Language you use every day could be alien to your audience. If they don’t know what you’re talking about, they’ll switch off, which means you won’t get that donation, volunteer or commission. Although words like “engagement” and “leverage” have become the norm in charity communications, often they are meaningless. For some potential alternative words, read this article I wrote for the Guardian’s Voluntary Sector Network.

For more of my top tips on charity comms, sign up to my e-newsletter in the column opposite.

What charities can learn from Men’s Health magazine

“Strip away fat!” “100 simplest weight-loss cheats ever.” “Boost your brain power by watching the World Cup.”

Charity sector communicators can learn a lot from these headlines. They’re taken from the July issue of Men’s Health magazine.

Like any effective publication, pick up a copy of Men’s Health, read by a quarter of a million people every month, and you’ll know instantly what it’s all about.

You’ll get an idea of who the reader is, their hopes and desires and why they buy the magazine.

Now, I’m no Men’s Health reader myself, and this blog isn’t about critiquing its content. I take the magazine down from the newsagents’ shelves now and then and recall my old journalism tutor’s lesson about why their cover works so well: it sells the magazine’s content to its target audience so they buy it.

Here are five things to learn from a magazine cover, like Men’s Health, to help you improve your charity’s communications.

1. Know what your audience does in their free time.

Ask a Men’s Health journalist what their reader might do on the weekend and they’ll, sigh, and whittle off an answer: “Go for a half-hour jog they thought would be an hour’s run, plan their next week’s meals, watch the match at their mates BBQ, shop for the latest gadgets and have a few beers at the pub, but then feel guilty about them the next day.” Or something similar.

As a charity communicator, you need to be able to do the same thing for your target audiences. Know your audience well and you’ll be more easily able to persuade them to donate, or change their behaviour.

2. Use SMART to get your reader’s attention.

Men’s Health readers like SMART targets – as in, Specific, Measurable, Achievable, Realistic, Timely. For example, “24-hour muscle: seven ways to pack on 5kg.” They know that their reader really wants to get fit but is so busy they want results fast.
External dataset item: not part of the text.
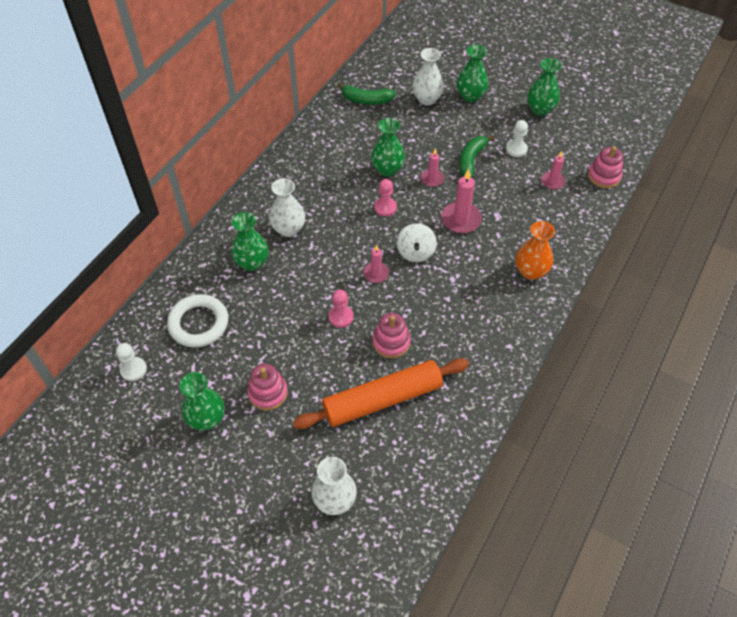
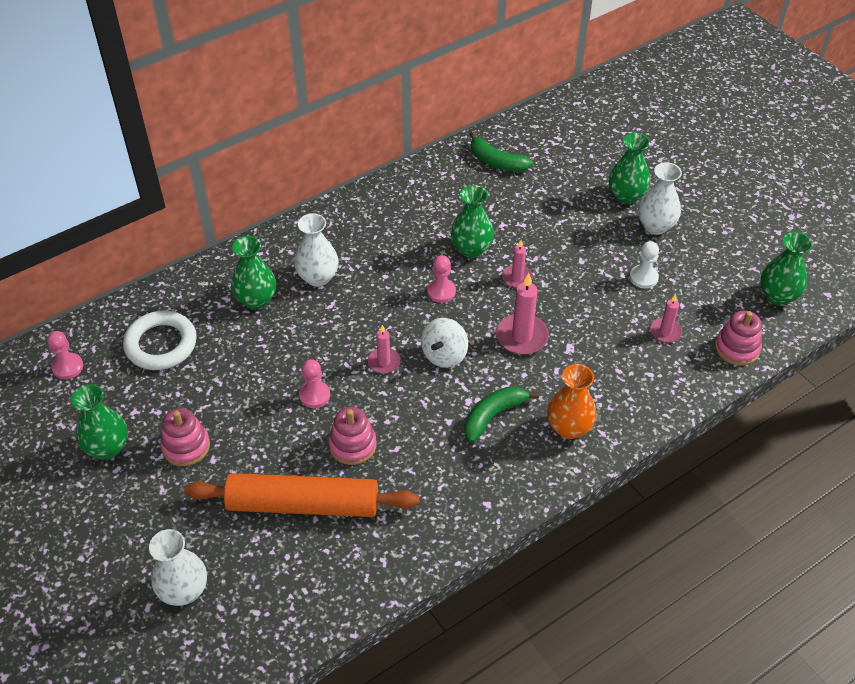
camera: 25 degrees right, 5 degrees down
(133, 369) = (67, 367): white pawn -> pink pawn
(427, 99) = (569, 183): white vase -> white vase (655, 226)
(471, 160) = (579, 271): green banana -> green banana (493, 416)
(540, 109) = (705, 240): green vase -> green vase (777, 296)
Your charity’s target audience, donors for example, are probably also looking for immediate results. So, to grab their attention, tell them how many lives their cash will save and in what timeframe – shopping lists are essential items for your communications so invest resources in getting them done properly.
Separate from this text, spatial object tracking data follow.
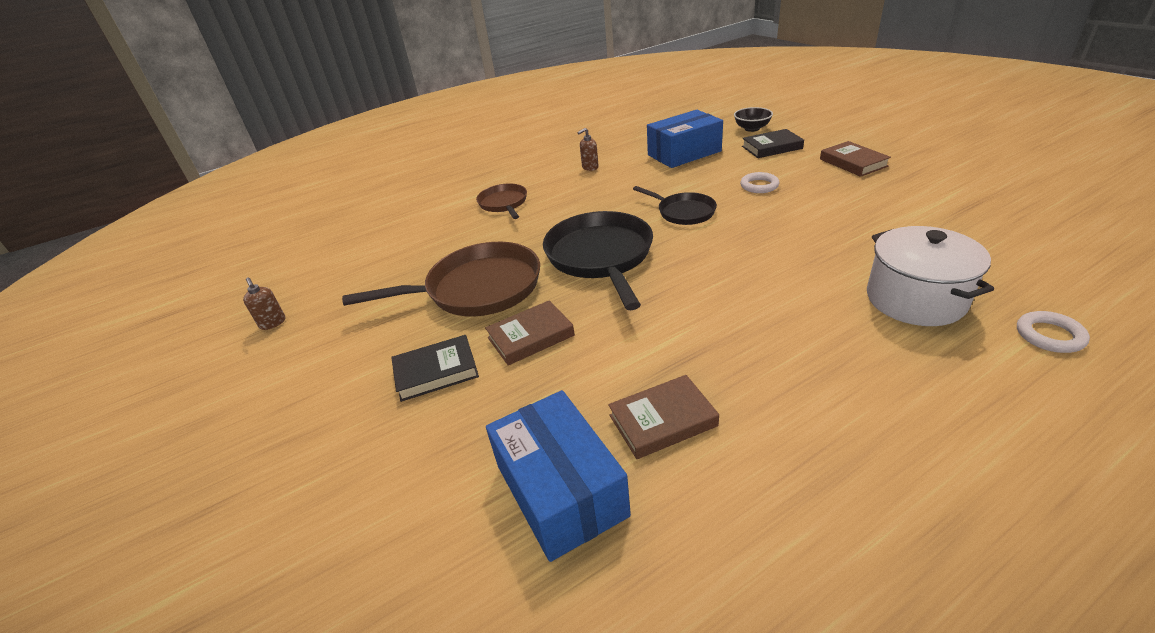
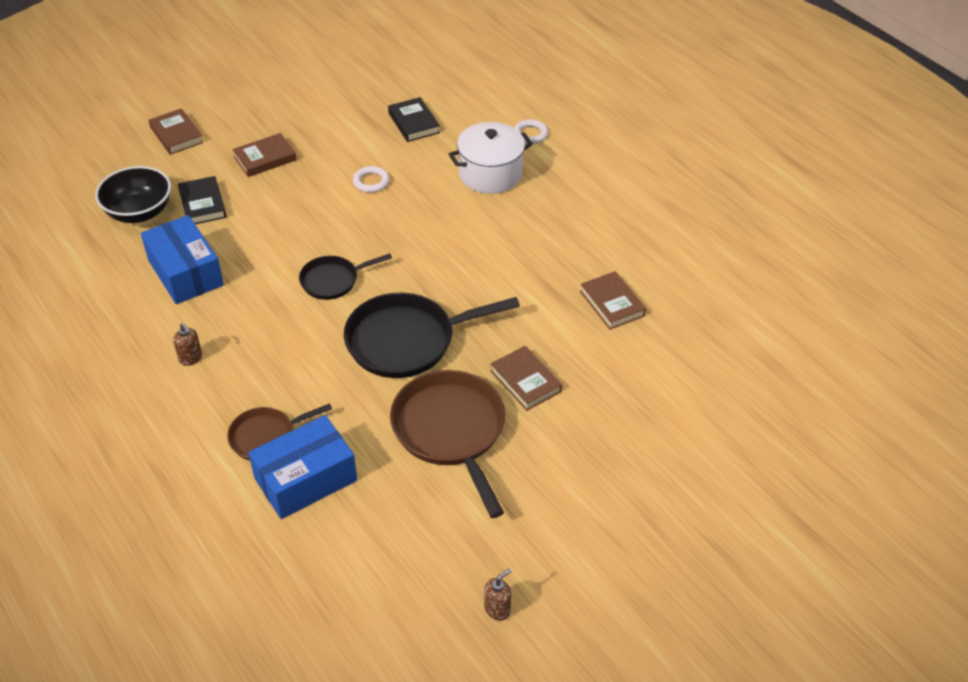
camera: 100 degrees left, 10 degrees up
(436, 371) = (569, 439): black book -> black book (413, 123)
(561, 490) = (672, 350): blue box -> blue box (305, 479)
(683, 212) = (333, 280): black pan -> black pan turned 150 degrees counterclockwise
(752, 128) = (139, 212): black bowl -> black bowl, size x1.62
(759, 186) = (293, 224): white ring -> white ring (371, 182)
(862, 125) = (176, 135): none -> brown book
3. Re-package what you do.

Every month, Men’s Health will have articles about losing weight, gaining weight, the right food to eat, how to improve intelligence without much effort etc. It’s just re-angled each time. You should apply the same creativity to your charity communications. It might be the third annual report you’ve written but you can approach it in a completely different way – use an unusual format, get your service users involved, or go for an online version. Some of the readers of the charity communication you are working on might not have heard your story before, so if it’s tired in your telling, they’ll notice and switch off.

4. Know how you want your audience to feel.

Men’s Health stories are generally about motivating readers to look after themselves, emotionally, physically and mentally. They are made to feel excited, enthusiastic and good about themselves. When you produce your communication, you need to think about how you want your audience to feel when they read it. It might be empathy for a case study, or shock at a hard-hitting campaign.

5. Hone and translate your key messages.

Like any good charity communication, a Men’s Health article is filled with key messages. “Keep fit, look good and you’ll achieve more,” is one. “Busy successful men like you can stay healthy with minimum effort,” is another. These key messages help shape the magazine’s content every month. If you tailor your key messages to your target audiences, your charity communications will be a whole lot easier to produce, not to mention more inspiring and effective.